(Beginning of RECORDED DATA)
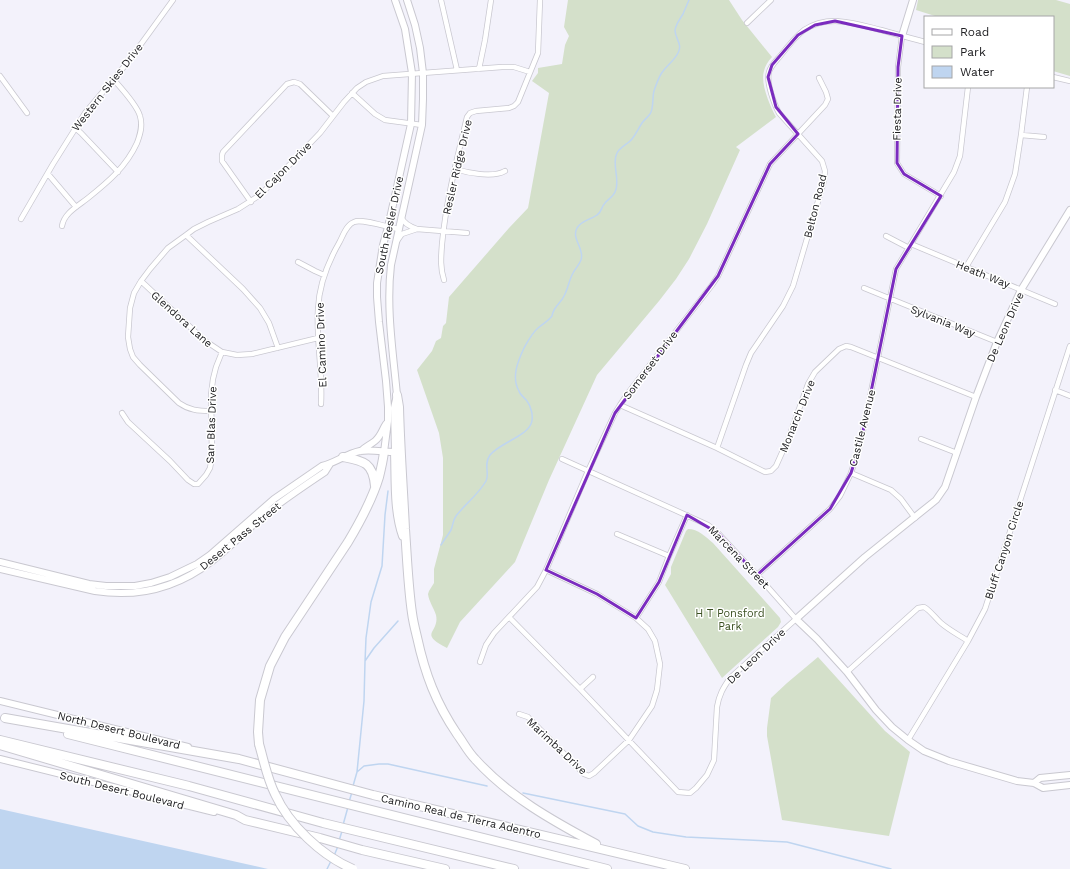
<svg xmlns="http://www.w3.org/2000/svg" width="1070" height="869" font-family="'Work Sans',sans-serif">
<rect width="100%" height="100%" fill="#f3f2fb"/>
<path fill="#d4e0ca" d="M568,0h161l13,20 30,37c-4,4 -7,9 -8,14 -4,12 6,35 12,46l-40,30 4,3 -33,74 -18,35 -13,20 -17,22 -62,74 -48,105 -34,82 -55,60 -13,26c-30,-15 -7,-15 -11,-33 -2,-7 -7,-13 -8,-21l1,-3 5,-8v-14l9,-34v-77l-4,-25 -22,-63 15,-19 4,-10 5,-3 2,-12 3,-3 3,-26 60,-69 19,-20 21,-115 -17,-12 6,-8v-5l24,-4 3,-19 4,-9 -5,-9z
M918,0h138l14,4v72l-17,-5v-54h-101l-17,-1 -19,-6z
M688,529c10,0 18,8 25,14l67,75 1,4 -3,5 -56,51 -57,-93 6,-11v-7l15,-36z
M818,657l67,74 25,21 -21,84 -107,-16 -15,-84v-8l4,-30 16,-15z"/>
<path fill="#bfd5f0" d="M0,809l268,60h-268z"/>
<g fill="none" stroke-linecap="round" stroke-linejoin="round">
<path stroke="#bfd5f0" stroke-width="1.5" d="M441,545c3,-5 7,-10 10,-15 2,-5 2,-10 5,-14 9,-12 22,-21 30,-35 4,-8 -3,-16 4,-26 10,-12 35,-18 41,-31 3,-7 0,-18 -4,-23 -3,-4 -7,-6 -8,-10 -8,-14 -1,-30 5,-43 4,-7 8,-15 14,-20 5,-4 10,-7 14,-12 1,-9 9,-13 12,-20 4,-7 5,-16 9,-23 2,-4 6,-8 8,-13 4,-11 -10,-21 -4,-32 5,-8 13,-8 20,-13 5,-3 4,-8 8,-12 3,-4 8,-6 10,-11 6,-12 -4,-28 2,-39 3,-6 11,-9 15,-14 4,-5 6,-10 10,-16 2,-3 5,-5 8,-9 4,-6 2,-16 4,-23 2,-6 4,-12 7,-17 5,-8 13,-13 17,-21 5,-9 -3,-14 -3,-23 1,-6 5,-11 8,-16 2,-5 4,-9 6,-14
M365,661l9,-13 24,-27
M357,772l7,-6 15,-2h9l99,22
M353,786l4,-14 7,-71 1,-39 1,-24 5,-36 11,-36 3,-51 3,-24
M523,793l102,21 13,12 15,6 33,5 101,5 104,27
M349,802l3,-10
M343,825l5,-18
M339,841l3,-10
M334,856l4,-10
M327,869l4,-8"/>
<defs>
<path id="street" d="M441,0l16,70
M747,23l24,-23
M902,36l-4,31 -1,96 7,11 37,22
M479,69l6,-29 6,-40
M0,76l27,37
M1053,77l17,4
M352,93l23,21 10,6 37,5
M75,128l6,5 37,39
M1021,135l23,2
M455,169c13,4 38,9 50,2
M48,174l28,33
M251,202l-29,-41v-6l1,-3 64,-68 7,-2 6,2 33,32
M401,217c3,7 10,10 16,12l50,4
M21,219l32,-55 32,-51 43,-51 45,-62
M62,226c2,-13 16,-20 26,-28 20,-16 38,-31 49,-55 3,-8 6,-17 3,-27 -3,-11 -19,-28 -27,-37
M186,235l57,54 17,19 9,15 9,25
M886,236l23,12
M397,241l5,-7 15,-5
M911,244l144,60
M298,262l17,9 9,4
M966,267l39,-65 10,-28 6,-39 6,-48
M444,280c-4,-12 -3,-23 -2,-36 4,-43 15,-85 25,-127l3,-4 6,-2 33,-3 5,-2 4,-4 20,-49 2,-53
M141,281l63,59 18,12 15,3 15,-1 66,-16
M864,288l133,54
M1055,390l15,6
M321,404c2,-32 -5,-63 -3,-95 1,-23 9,-45 21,-66 4,-7 7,-18 15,-21 8,-4 35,6 45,7
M620,405l97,43 48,24 6,-1 5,-5 13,-29 19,-53 7,-12 24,-23 7,-3 5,1 125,50
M210,411c-12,0 -21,-1 -31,-8l-39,-38 -7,-8 -3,-8 -2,-12 2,-29 4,-15 7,-12 9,-12 18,-21 18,-13 8,-6 14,-7 30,-13 22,-14 10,-10 50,-52 24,-31 13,-14 9,-6 17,-6 119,-9h12l16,5
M122,413l6,9 42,39 18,19 6,4h4l8,-9 4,-7 2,-11 -1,-62 2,-16 3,-12 6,-15
M921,439l36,14
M717,448l29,-83 5,-12 32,-47 10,-20 31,-105 1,-10 -3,-10 -43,-48c-5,-9 -13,-31 -10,-41 2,-7 8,-12 12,-17 7,-9 14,-18 23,-25 25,-16 50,-7 77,0 14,4 29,8 44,12
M851,473l40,17 10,9 14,19
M617,534l52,22
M757,575l73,-66 10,-13 11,-23 10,-32 35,-172 58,-97 6,-16 8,-69
M509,617l71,72 98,103 12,1 6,-5 11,-13 7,-15 3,-53c2,-12 6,-19 13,-29l66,-59 -39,-44 -39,-42 -10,-8 -146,-66
M636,618l23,-36 10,-26 18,-41
M480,662l6,-17 8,-12 43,-46 9,-17 42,-99 27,-58 5,-8 8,-12 84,-108 6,-9 52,-112 55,-59 3,-6 -2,-7 -7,-14
M847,672l71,-64 6,-1c7,4 11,11 17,16 8,7 18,12 27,18
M580,689l13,-12
M519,714l9,3 56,57 5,2 5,-3 35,-33 23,-34 5,-16 3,-26 -5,-23 -7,-12 -12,-11 -39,-24 -51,-24
M908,740l60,-99 17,-32 85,-263"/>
<path id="secondary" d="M902,36l11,-36
M1070,210l-49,80 -24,52 -21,55 -31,90 -9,13 -71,57 -69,62 21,20 30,33 29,38 16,17 16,13 16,11 25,10 68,20 17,2 9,5 27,-3
M361,451c4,-4 9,-6 14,-10 6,-5 7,-11 11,-17
M384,452l4,-31v-14l-2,-26 -7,-59 -2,-25v-14l6,-38 5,-18 23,-103 1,-51 -7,-44 -10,-29
M0,562l89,22 17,2h29l16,-3 19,-6 27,-13 13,-9 64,-56 48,-33c13,-3 24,-12 38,-15 11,-2 24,1 35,1l-1,-44 3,-13c-4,-43 -11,-87 -6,-130l31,-140 1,-26v-26l-3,-25 -5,-23 -8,-25
M0,569l95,22c44,7 82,-3 117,-30 18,-14 34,-30 51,-45 20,-16 41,-30 62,-44l5,-8
M0,701l188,46
M0,759l214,53
M1034,783l6,-5 30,-3"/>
<path id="highway" d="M397,395l2,12c1,41 4,81 6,122 2,28 3,56 7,84 1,8 3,16 5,24 8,37 19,66 40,97 6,8 11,18 18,25 33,37 78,62 121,85
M395,452c1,26 -1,59 8,84
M343,457c20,4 30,5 32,29
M5,718l234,41 134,36 312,74
M68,734l539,135
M0,740l189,46 134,37 191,46
M259,744l-1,-12 2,-32 10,-34 15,-29 63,-95c12,-20 24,-42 31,-65 2,-8 4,-17 5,-25
M0,745l236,70 9,5 75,18 42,12 83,19"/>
</defs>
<use href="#street" stroke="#c9c8d0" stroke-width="6"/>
<use href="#secondary" stroke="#c9c8d0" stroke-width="8"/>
<use href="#highway" stroke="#c9c8d0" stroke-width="10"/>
<use href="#street" stroke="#fff" stroke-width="4.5"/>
<use href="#secondary" stroke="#fff" stroke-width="6"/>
<use href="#highway" stroke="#fff" stroke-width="8"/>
<defs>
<path id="highway-bridge" d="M259,744c5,17 8,34 16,50 14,31 47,62 78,75"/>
</defs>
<use href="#highway-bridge" stroke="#c9c8d0" stroke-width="10" stroke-linecap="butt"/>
<use href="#highway-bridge" stroke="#fff" stroke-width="8"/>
</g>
<path fill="none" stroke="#7b2cbf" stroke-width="3" stroke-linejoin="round" d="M835,21l67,15 -4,31 -1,96 7,11 37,22 -45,73 -35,172 -10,32 -21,36 -73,66 -39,-42 -31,-18 -28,67 -23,36 -39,-24 -51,-24 69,-157 103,-137 52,-112 28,-30 -22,-27 -8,-30 4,-12 26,-30 17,-10z"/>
<g text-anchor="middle" stroke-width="3" stroke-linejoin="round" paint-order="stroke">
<g font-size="11" fill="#202023" stroke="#fff">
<text transform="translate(107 87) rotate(-52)" y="4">Western Skies Drive</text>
<text transform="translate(897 109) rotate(-89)" y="4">Fiesta Drive</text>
<text transform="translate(457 167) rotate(-77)" y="4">Resler Ridge Drive</text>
<text transform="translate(283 170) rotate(-45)" y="4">El Cajon Drive</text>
<text transform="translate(815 206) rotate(-76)" y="4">Belton Road</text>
<text transform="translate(389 225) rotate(-78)" y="4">South Resler Drive</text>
<text transform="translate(983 274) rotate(22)" y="4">Heath Way</text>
<text transform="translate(182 319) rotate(42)" y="4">Glendora Lane</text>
<text transform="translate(943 321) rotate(22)" y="4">Sylvania Way</text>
<text transform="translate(1005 327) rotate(-66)" y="4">De Leon Drive</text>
<text transform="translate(321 345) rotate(-92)" y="4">El Camino Drive</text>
<text transform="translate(650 365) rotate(-53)" y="4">Somerset Drive</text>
<text transform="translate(797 416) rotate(-68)" y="4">Monarch Drive</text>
<text transform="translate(211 425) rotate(-88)" y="4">San Blas Drive</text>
<text transform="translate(862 428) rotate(-76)" y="4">Castile Avenue</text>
<text transform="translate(240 536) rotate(-39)" y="4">Desert Pass Street</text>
<text transform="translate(1004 550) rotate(-72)" y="4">Bluff Canyon Circle</text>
<text transform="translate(739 557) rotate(46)" y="4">Marcena Street</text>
<text transform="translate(756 656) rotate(-43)" y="4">De Leon Drive</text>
<text transform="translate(119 730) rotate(14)" y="4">North Desert Boulevard</text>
<text transform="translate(557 746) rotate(43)" y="4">Marimba Drive</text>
<text transform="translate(122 790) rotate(14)" y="4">South Desert Boulevard</text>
<text transform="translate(461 816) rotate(13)" y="4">Camino Real de Tierra Adentro</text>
</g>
<g font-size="11" fill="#3a4f21" stroke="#fff">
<text x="730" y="617">H T Ponsford<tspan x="730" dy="13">Park</tspan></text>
</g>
</g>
<rect x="924" y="16" width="130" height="72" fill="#ffffff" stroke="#a6a6a7"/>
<rect x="932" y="29" width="20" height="6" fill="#ffffff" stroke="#a6a6a7"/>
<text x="960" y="36" font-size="12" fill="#202023">Road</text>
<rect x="932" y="46" width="20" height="12" fill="#d4e0ca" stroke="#a6a6a7"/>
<text x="960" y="56" font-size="12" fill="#202023">Park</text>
<rect x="932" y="66" width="20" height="12" fill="#bfd5f0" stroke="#a6a6a7"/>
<text x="960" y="76" font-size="12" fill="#202023">Water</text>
</svg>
(End of RECORDED DATA)
● EXERCISE: Within the data above, the lines from the one with "3,-19 4,-9 -5,-9z" to the one with "M620,405l97,43 48,24 6,-1" must be repeated exactly; no other line belongs in the answer.

● EXPECTED ANSWER:
<path fill="#d4e0ca" d="M568,0h161l13,20 30,37c-4,4 -7,9 -8,14 -4,12 6,35 12,46l-40,30 4,3 -33,74 -18,35 -13,20 -17,22 -62,74 -48,105 -34,82 -55,60 -13,26c-30,-15 -7,-15 -11,-33 -2,-7 -7,-13 -8,-21l1,-3 5,-8v-14l9,-34v-77l-4,-25 -22,-63 15,-19 4,-10 5,-3 2,-12 3,-3 3,-26 60,-69 19,-20 21,-115 -17,-12 6,-8v-5l24,-4 3,-19 4,-9 -5,-9z
M918,0h138l14,4v72l-17,-5v-54h-101l-17,-1 -19,-6z
M688,529c10,0 18,8 25,14l67,75 1,4 -3,5 -56,51 -57,-93 6,-11v-7l15,-36z
M818,657l67,74 25,21 -21,84 -107,-16 -15,-84v-8l4,-30 16,-15z"/>
<path fill="#bfd5f0" d="M0,809l268,60h-268z"/>
<g fill="none" stroke-linecap="round" stroke-linejoin="round">
<path stroke="#bfd5f0" stroke-width="1.5" d="M441,545c3,-5 7,-10 10,-15 2,-5 2,-10 5,-14 9,-12 22,-21 30,-35 4,-8 -3,-16 4,-26 10,-12 35,-18 41,-31 3,-7 0,-18 -4,-23 -3,-4 -7,-6 -8,-10 -8,-14 -1,-30 5,-43 4,-7 8,-15 14,-20 5,-4 10,-7 14,-12 1,-9 9,-13 12,-20 4,-7 5,-16 9,-23 2,-4 6,-8 8,-13 4,-11 -10,-21 -4,-32 5,-8 13,-8 20,-13 5,-3 4,-8 8,-12 3,-4 8,-6 10,-11 6,-12 -4,-28 2,-39 3,-6 11,-9 15,-14 4,-5 6,-10 10,-16 2,-3 5,-5 8,-9 4,-6 2,-16 4,-23 2,-6 4,-12 7,-17 5,-8 13,-13 17,-21 5,-9 -3,-14 -3,-23 1,-6 5,-11 8,-16 2,-5 4,-9 6,-14
M365,661l9,-13 24,-27
M357,772l7,-6 15,-2h9l99,22
M353,786l4,-14 7,-71 1,-39 1,-24 5,-36 11,-36 3,-51 3,-24
M523,793l102,21 13,12 15,6 33,5 101,5 104,27
M349,802l3,-10
M343,825l5,-18
M339,841l3,-10
M334,856l4,-10
M327,869l4,-8"/>
<defs>
<path id="street" d="M441,0l16,70
M747,23l24,-23
M902,36l-4,31 -1,96 7,11 37,22
M479,69l6,-29 6,-40
M0,76l27,37
M1053,77l17,4
M352,93l23,21 10,6 37,5
M75,128l6,5 37,39
M1021,135l23,2
M455,169c13,4 38,9 50,2
M48,174l28,33
M251,202l-29,-41v-6l1,-3 64,-68 7,-2 6,2 33,32
M401,217c3,7 10,10 16,12l50,4
M21,219l32,-55 32,-51 43,-51 45,-62
M62,226c2,-13 16,-20 26,-28 20,-16 38,-31 49,-55 3,-8 6,-17 3,-27 -3,-11 -19,-28 -27,-37
M186,235l57,54 17,19 9,15 9,25
M886,236l23,12
M397,241l5,-7 15,-5
M911,244l144,60
M298,262l17,9 9,4
M966,267l39,-65 10,-28 6,-39 6,-48
M444,280c-4,-12 -3,-23 -2,-36 4,-43 15,-85 25,-127l3,-4 6,-2 33,-3 5,-2 4,-4 20,-49 2,-53
M141,281l63,59 18,12 15,3 15,-1 66,-16
M864,288l133,54
M1055,390l15,6
M321,404c2,-32 -5,-63 -3,-95 1,-23 9,-45 21,-66 4,-7 7,-18 15,-21 8,-4 35,6 45,7
M620,405l97,43 48,24 6,-1 5,-5 13,-29 19,-53 7,-12 24,-23 7,-3 5,1 125,50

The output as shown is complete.